* [Material for this exercise]
--- START ---

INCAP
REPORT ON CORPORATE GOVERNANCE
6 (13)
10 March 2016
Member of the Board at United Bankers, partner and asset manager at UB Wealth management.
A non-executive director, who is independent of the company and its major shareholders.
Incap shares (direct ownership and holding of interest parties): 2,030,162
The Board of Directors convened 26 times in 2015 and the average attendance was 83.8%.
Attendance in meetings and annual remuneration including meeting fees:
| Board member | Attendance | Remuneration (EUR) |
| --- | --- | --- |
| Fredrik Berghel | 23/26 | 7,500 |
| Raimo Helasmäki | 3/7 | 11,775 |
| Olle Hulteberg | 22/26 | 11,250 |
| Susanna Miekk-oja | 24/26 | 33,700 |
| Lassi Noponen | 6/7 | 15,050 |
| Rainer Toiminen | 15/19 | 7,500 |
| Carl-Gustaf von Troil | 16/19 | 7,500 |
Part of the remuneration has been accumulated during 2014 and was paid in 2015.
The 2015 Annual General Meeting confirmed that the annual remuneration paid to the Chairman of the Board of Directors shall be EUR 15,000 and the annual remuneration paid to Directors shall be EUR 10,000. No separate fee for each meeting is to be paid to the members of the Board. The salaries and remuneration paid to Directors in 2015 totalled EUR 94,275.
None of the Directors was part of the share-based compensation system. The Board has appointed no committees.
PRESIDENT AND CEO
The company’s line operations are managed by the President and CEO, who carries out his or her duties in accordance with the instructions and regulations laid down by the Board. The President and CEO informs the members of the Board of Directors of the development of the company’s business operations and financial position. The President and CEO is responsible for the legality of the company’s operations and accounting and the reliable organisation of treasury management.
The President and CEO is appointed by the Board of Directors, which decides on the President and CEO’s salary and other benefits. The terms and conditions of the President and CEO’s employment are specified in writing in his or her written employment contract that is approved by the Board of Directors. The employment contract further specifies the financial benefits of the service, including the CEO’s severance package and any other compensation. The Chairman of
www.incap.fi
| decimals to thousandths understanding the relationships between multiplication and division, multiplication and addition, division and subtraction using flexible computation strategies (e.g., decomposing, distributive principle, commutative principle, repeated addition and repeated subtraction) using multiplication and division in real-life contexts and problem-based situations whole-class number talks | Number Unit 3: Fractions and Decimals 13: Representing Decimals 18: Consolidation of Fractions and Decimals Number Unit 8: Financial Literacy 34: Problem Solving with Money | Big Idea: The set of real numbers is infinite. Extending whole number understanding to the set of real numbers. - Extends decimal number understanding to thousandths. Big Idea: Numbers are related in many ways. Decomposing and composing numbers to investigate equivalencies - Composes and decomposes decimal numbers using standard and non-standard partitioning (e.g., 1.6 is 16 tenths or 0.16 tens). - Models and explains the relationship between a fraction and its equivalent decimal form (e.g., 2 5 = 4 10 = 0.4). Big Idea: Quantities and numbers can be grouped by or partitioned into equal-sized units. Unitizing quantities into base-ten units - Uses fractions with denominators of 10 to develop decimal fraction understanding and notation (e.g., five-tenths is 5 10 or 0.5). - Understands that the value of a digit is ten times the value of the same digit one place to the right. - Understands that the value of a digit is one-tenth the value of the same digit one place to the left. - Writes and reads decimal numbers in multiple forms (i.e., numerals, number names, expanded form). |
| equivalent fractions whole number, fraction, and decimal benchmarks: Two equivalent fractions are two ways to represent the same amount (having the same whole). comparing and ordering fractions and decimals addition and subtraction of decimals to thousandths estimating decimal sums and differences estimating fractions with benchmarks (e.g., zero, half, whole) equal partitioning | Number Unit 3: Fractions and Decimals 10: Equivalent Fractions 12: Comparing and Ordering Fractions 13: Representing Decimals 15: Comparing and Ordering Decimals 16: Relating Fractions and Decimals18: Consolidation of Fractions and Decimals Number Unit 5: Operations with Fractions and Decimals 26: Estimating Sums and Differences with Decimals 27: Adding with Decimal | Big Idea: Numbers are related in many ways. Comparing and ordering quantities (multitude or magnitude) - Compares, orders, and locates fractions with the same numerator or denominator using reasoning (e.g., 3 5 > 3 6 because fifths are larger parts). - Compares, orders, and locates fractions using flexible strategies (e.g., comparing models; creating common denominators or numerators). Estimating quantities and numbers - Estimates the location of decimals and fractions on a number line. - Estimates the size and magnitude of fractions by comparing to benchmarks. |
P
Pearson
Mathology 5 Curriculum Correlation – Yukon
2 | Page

--- END ---

* [Work order] From the records above, quote only the lines running from the line with "10 March 2016" to the line with "A non-executive director, who", both lines included.

* [Worked solution]
10 March 2016
Member of the Board at United Bankers, partner and asset manager at UB Wealth management.
A non-executive director, who is independent of the company and its major shareholders.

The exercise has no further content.